Selain sebagai Tim Asistensi Menko Perekonomian, Lin Che Wei juga memiliki lembaga konsultan yang bernama "Independent Research & Advisory Indonesia" (IRAI).

Melalui IRAI, ia pernah bertindak sebagai advisor perusahaan-perusahaan yang terkait dengan bisnis sawit dan bisnis minyak goreng yang mengajukan permohonan persetujuan ekspor, di antaranya PT Wilmar Bio Energi Indonesia dan PT Musim Mas.

Perbuatan lain Lin Che Wei dalam proses penerbitan PE minyak goreng adalah mengusulkan agar syarat persetujuan ekspor pemenuhan realisasi distribusi dalam negeri (domestic market obiligation/DMO) yang telah ditetapkan Permendag No. 8 Tahun 2022 dikembalikan seperti dalam Permendag 2 Tahun 2022 yang hanya mensyaratkan pemenuhan rencana distribusi dalam negeri bagipelaku usaha untuk mendapatkan persetujuan ekspor.

Selanjutnya Lin Che Wei menjalankan skema komitmen (pledge) bagi pelaku usaha yang sifatnya sukarela untuk mendistribusikan minyak goreng dalam negeri.
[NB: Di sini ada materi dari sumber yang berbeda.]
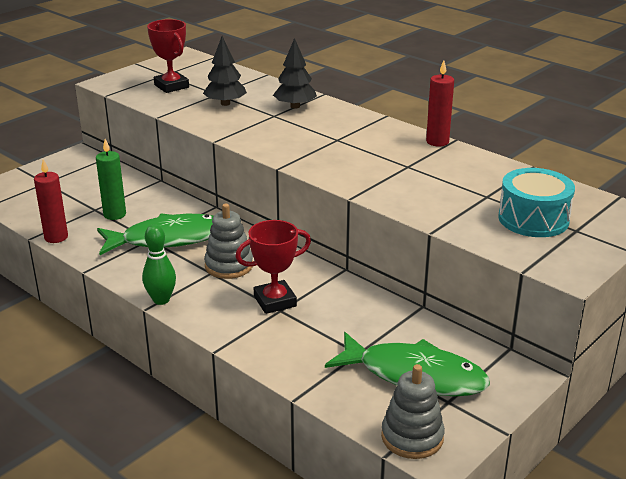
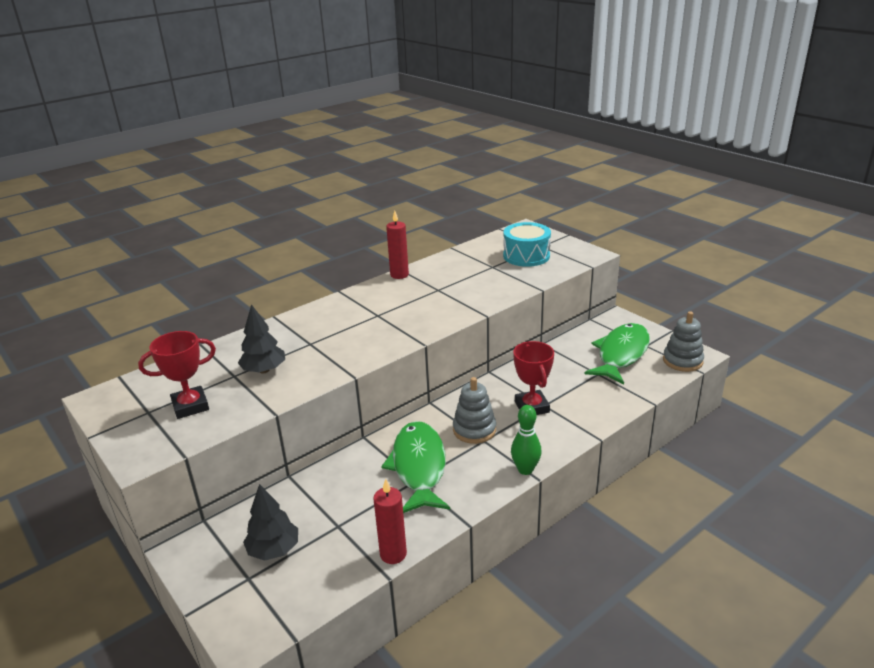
camera: 80 degrees left, 0 degrees up
(114, 214) = (356, 508): green candle -> none
(295, 106) = (295, 332): black tree -> black tree (274, 550)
Padahal kewajiban distribusi minyak goreng dalam negeri telah diatur dalam kewajiban Realisasi Distribusi Kebutuhan Dalam negeri (DMO) sebesar 20 persen untuk persetujuan ekspor yang dibuktikan dengan melampirkan penjualan dalam negeri, PO, DO dan faktur pajak seperti dalam Permendag 8 Tahun 2022 dan turunannya dalam Kemendag 127 Tahun 2022.

Lin Che Wei juga disebut merancang, mengolah dan membuat analisa realisasi komitmen (pledge) dari pelaku usaha yang tidak menggambarkan kondisi pemenuhan kewajiban DMO yang sebenarnya, sehingga menjadi dasar untuk Indra Sari Wisnu Wardhana dalam menerbitkan permohonan PE ekspor CPO dan turunannya.
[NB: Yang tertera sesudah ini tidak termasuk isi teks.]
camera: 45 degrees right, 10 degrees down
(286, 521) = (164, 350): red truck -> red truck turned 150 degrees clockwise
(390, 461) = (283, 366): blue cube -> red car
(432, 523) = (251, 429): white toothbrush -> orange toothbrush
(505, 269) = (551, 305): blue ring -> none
Lin Che Wei pun didakwa melakukan dugaan tindak pidana korupsi bersama-sama dengan mantan Direktur Jenderal Perdagangan Luar Negeri Indra Sari Wisnu Wardhana, Master Palulian Tumanggor sebagai Komisaris PT Wilmar Nabati Indonesia, Stanley Ma selaku Senior Manager Corporate Affair PT Victorindo Alam Lestari, dan Pierre Togar Sitanggang selaku General Manager (GM) Bagian General Affair PT Musim Mas.
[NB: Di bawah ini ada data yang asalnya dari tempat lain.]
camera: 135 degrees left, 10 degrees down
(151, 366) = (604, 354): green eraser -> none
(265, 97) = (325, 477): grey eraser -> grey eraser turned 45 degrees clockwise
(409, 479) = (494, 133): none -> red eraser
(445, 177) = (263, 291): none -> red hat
Perbuatan kelimanya mengakibatkan kerugian keuangan negara seluruhnya sejumlah Rp6.047.645.700.000 sebagaimana Laporan Hasil Audit BPKP Nomor: PE.03/SR – 511/ D5/01/2022 tanggal 18 Juli 2022.

Kerugian keuangan negara tersebut merupakan akibat langsung dari terjadinya penyimpangan dalam bentuk penyalahgunaan fasilitas PE produk CPO dan turunannya dengan memanipulasi pemenuhan persyaratan DMO/DPO.

Dengan tidak disalurkannya DMO, negara harus mengeluarkan dana BLT dalam rangka mengurangi beban rakyat selaku konsumen.

Kerugian keuangan negara tersebut mencakup beban yang terpaksa ditanggung pemerintah dalam bentuk penyaluran BLT minyak goreng untuk meminimalisasi beban 20,5 juta rumah tangga tidak mampu akibat kelangkaan.

Namun perbuatan kelima terdakwa juga telah memberikan dampak kelangkaan dan mahalnya harga minyak goreng yang menimbulkan beban tinggi terhadap perekonomian yang dirasakan oleh masyarakat dan perusahaan yang menggunakan bahan baku produk turunan CPO, sehingga menyebabkan kerugian perekonomian negara sebesar Rp12.312.053.298.925.

Atas perbuatannya para terdakwa terancam pidana Pasal 2 ayat (1) atau Pasal 3 jo Pasal 18 UU No. 31 Tahun 1999 sebagaimana diubah dengan UU No. 20 Tahun 2001 tentang Pemberantasan Tindak Pidana Korupsi jo Pasal 55 ayat (1) ke-1 KUHP.

Terhadap dakwaan tersebut, kelima terdakwa mengajukan eksepsi (nota keberatan) yang akan dibacakan pada Selasa, 6 September 2022.